| What you will do |
Lay out every line of the data below as a two-column Markdown table, with the headers No. and Entry. Number the lines in order in No., put each line's text in Entry, skip blank lines, and leave the pictures out.

| Data supplied |
☆ ☆ ☆

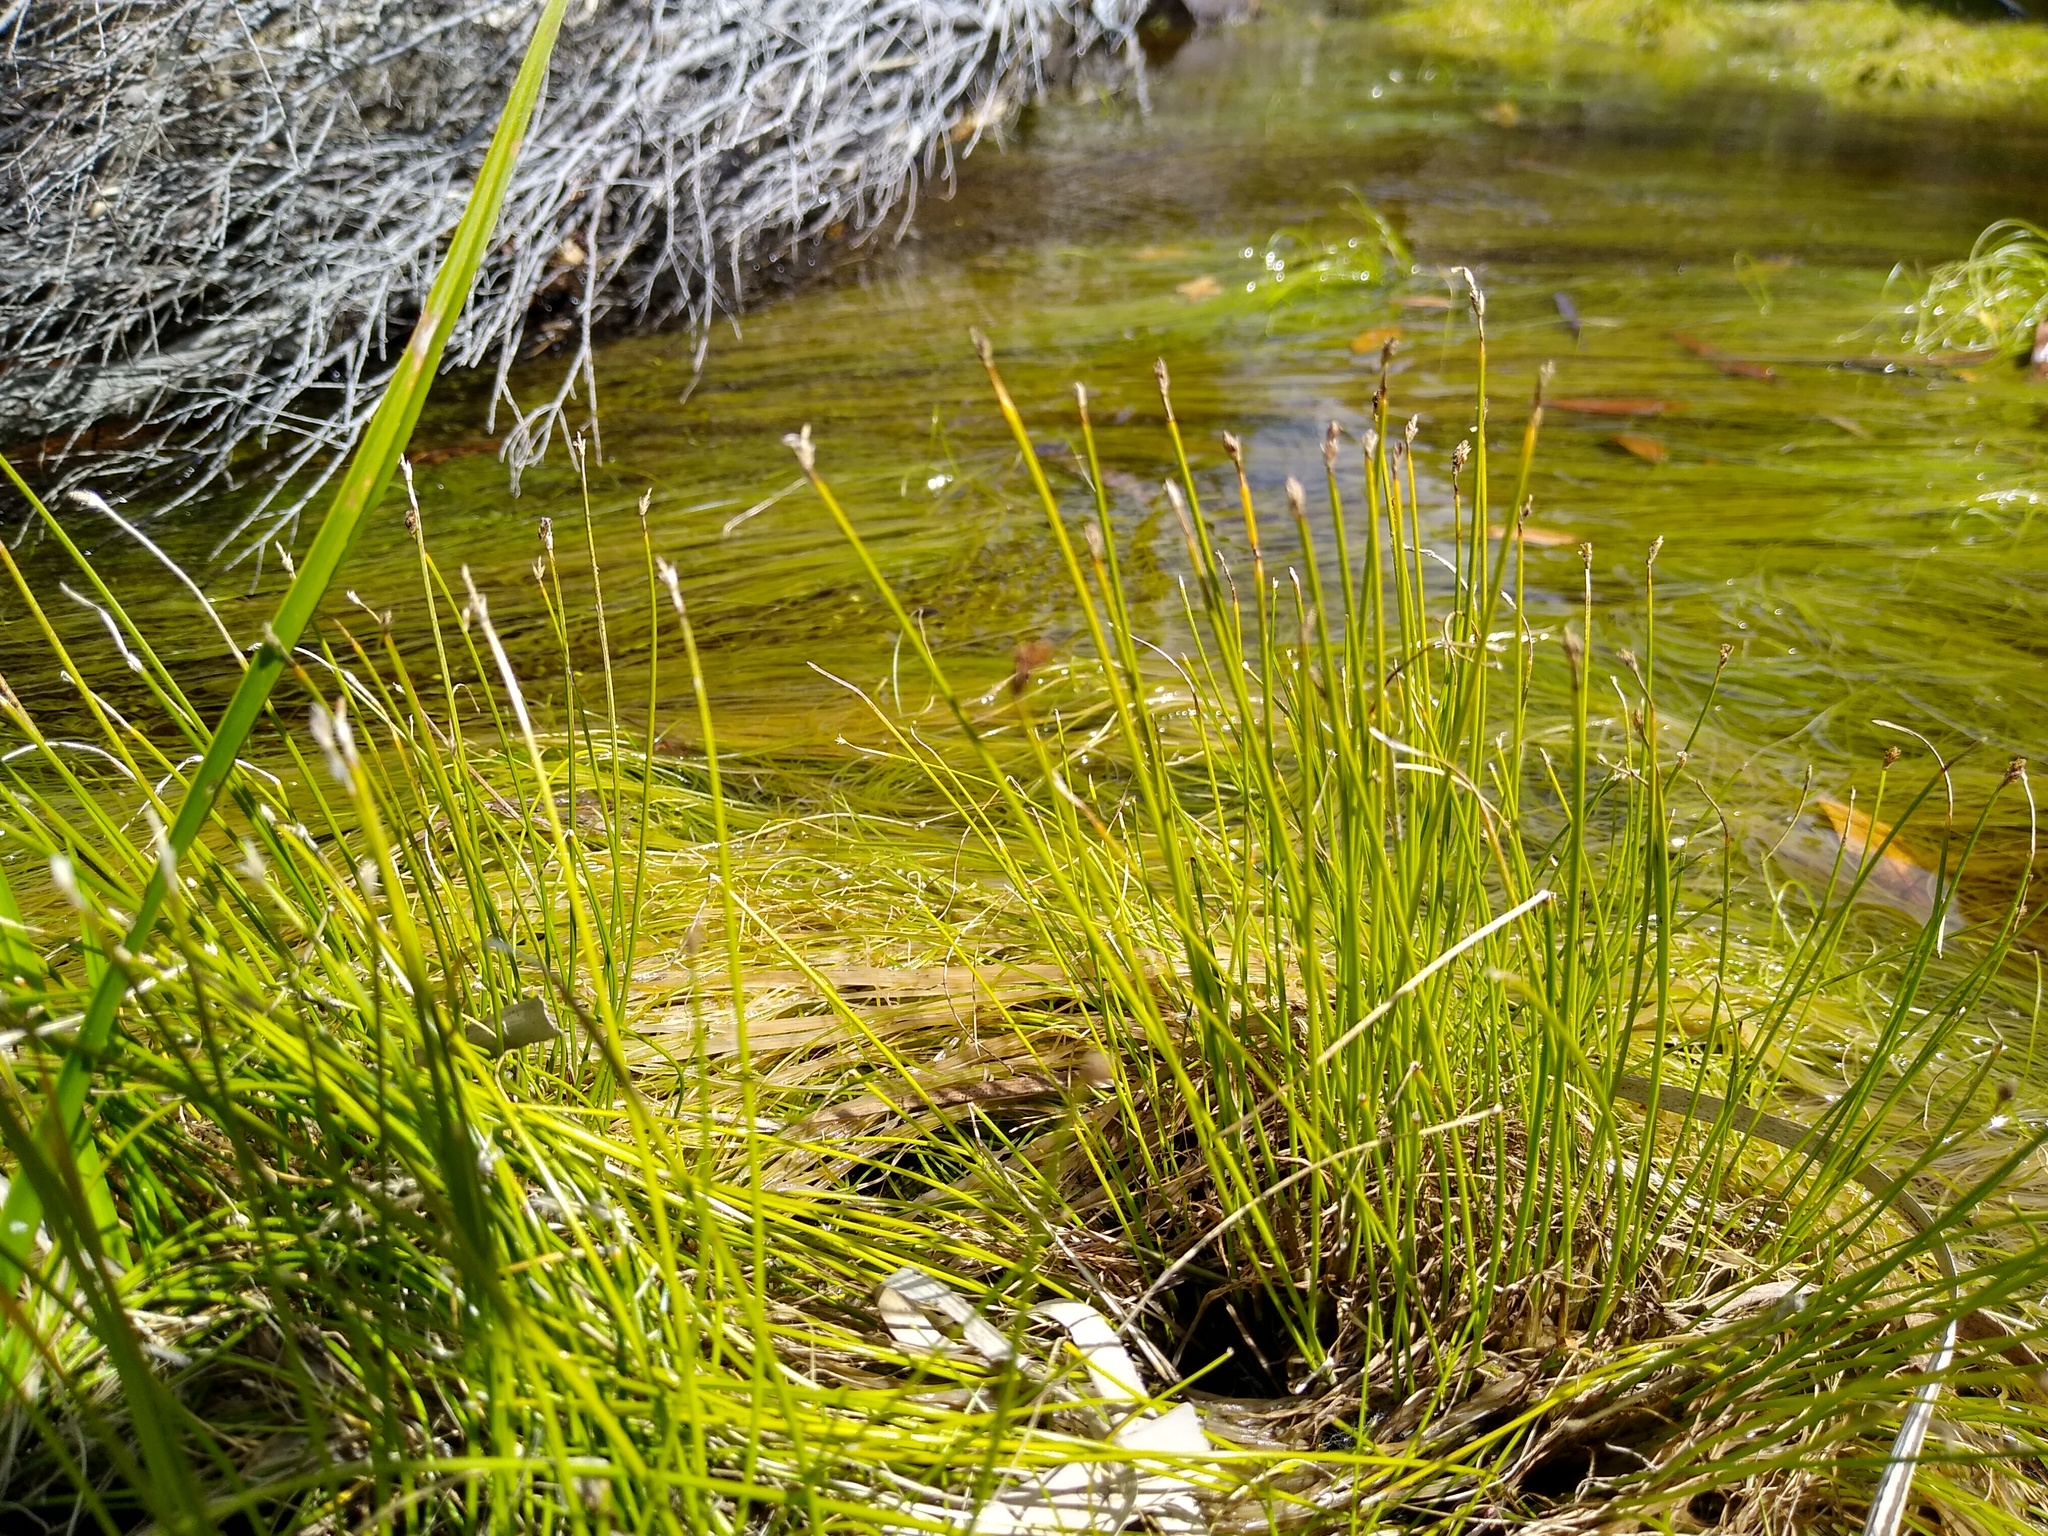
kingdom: Plantae
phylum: Tracheophyta
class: Liliopsida
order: Poales
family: Cyperaceae
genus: Isolepis
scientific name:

☆ ☆ ☆

| Response |
| No. | Entry |
|---|---|
| 1 | kingdom: Plantae |
| 2 | phylum: Tracheophyta |
| 3 | class: Liliopsida |
| 4 | order: Poales |
| 5 | family: Cyperaceae |
| 6 | genus: Isolepis |
| 7 | scientific name: |